++++ DATA ++++

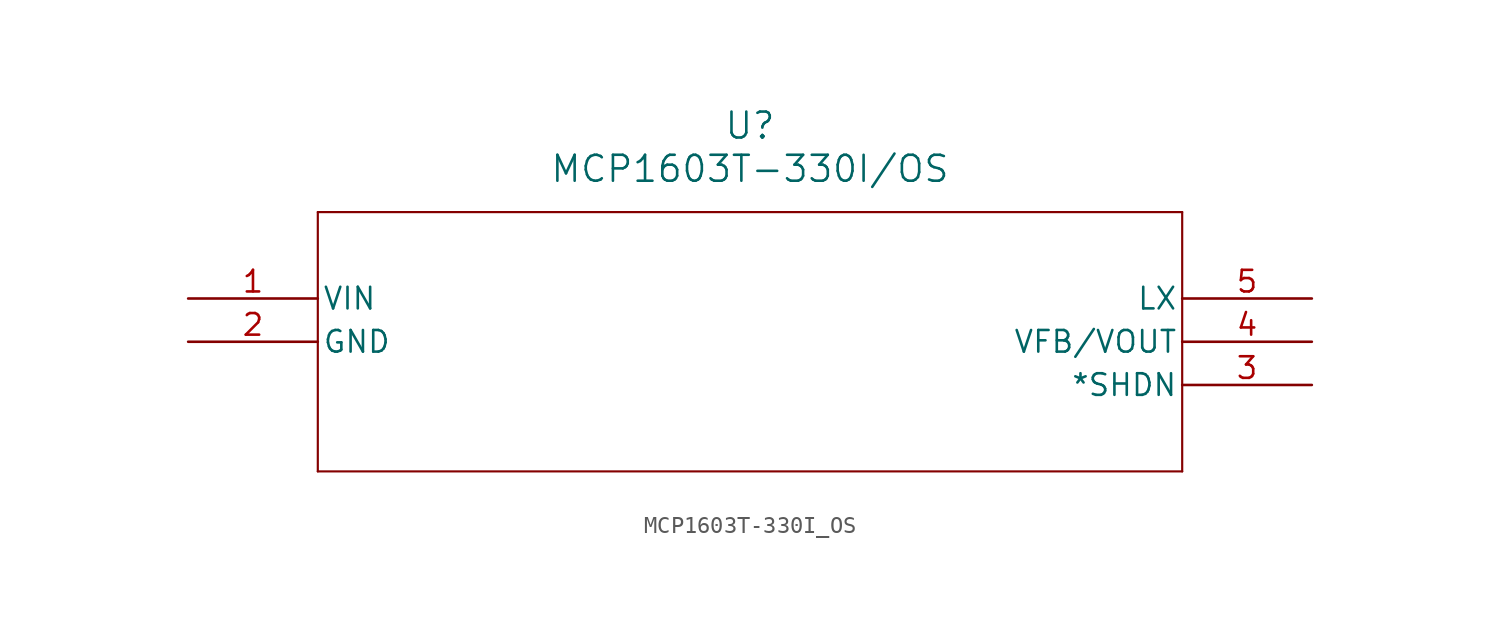
<source format=kicad_sym>
(kicad_symbol_lib
  (version 20211014)
  (generator kicad_symbol_editor)
  (symbol "MCP1603T-330I_OS"
    (pin_names
      (offset 0.254))
    (property "Reference" "U"
      (at 33.02 10.16 0)
      (effects (font (size 1.524 1.524))))
    (property "Value" "MCP1603T-330I/OS"
      (at 33.02 7.62 0)
      (effects (font (size 1.524 1.524))))
    (symbol "MCP1603T-330I_OS_0_1"
      (polyline (pts (xy 7.62 5.08) (xy 7.62 -10.16)) (stroke (width 0.127) (type default) (color 0 0 0 0)) (fill (type none)))
      (polyline (pts (xy 7.62 -10.16) (xy 58.42 -10.16)) (stroke (width 0.127) (type default) (color 0 0 0 0)) (fill (type none)))
      (polyline (pts (xy 58.42 -10.16) (xy 58.42 5.08)) (stroke (width 0.127) (type default) (color 0 0 0 0)) (fill (type none)))
      (polyline (pts (xy 58.42 5.08) (xy 7.62 5.08)) (stroke (width 0.127) (type default) (color 0 0 0 0)) (fill (type none)))
      (pin unspecified line (at 0 0 0) (length 7.62) (name "VIN" (effects (font (size 1.27 1.27)))) (number "1" (effects (font (size 1.27 1.27)))))
      (pin unspecified line (at 0 -2.54 0) (length 7.62) (name "GND" (effects (font (size 1.27 1.27)))) (number "2" (effects (font (size 1.27 1.27)))))
      (pin unspecified line (at 66.04 -5.08 180) (length 7.62) (name "*SHDN" (effects (font (size 1.27 1.27)))) (number "3" (effects (font (size 1.27 1.27)))))
      (pin unspecified line (at 66.04 -2.54 180) (length 7.62) (name "VFB/VOUT" (effects (font (size 1.27 1.27)))) (number "4" (effects (font (size 1.27 1.27)))))
      (pin unspecified line (at 66.04 0 180) (length 7.62) (name "LX" (effects (font (size 1.27 1.27)))) (number "5" (effects (font (size 1.27 1.27))))))))
</source>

++++

> _WHAT IS REQUIRED_: Leave out the pictures and repeat exactly the lines from the first line of the data through the line containing "(at 33.02 7.62 0)". Add nothing else.

> _RESPONSE TO THE EXERCISE_:
<source format=kicad_sym>
(kicad_symbol_lib
  (version 20211014)
  (generator kicad_symbol_editor)
  (symbol "MCP1603T-330I_OS"
    (pin_names
      (offset 0.254))
    (property "Reference" "U"
      (at 33.02 10.16 0)
      (effects (font (size 1.524 1.524))))
    (property "Value" "MCP1603T-330I/OS"
      (at 33.02 7.62 0)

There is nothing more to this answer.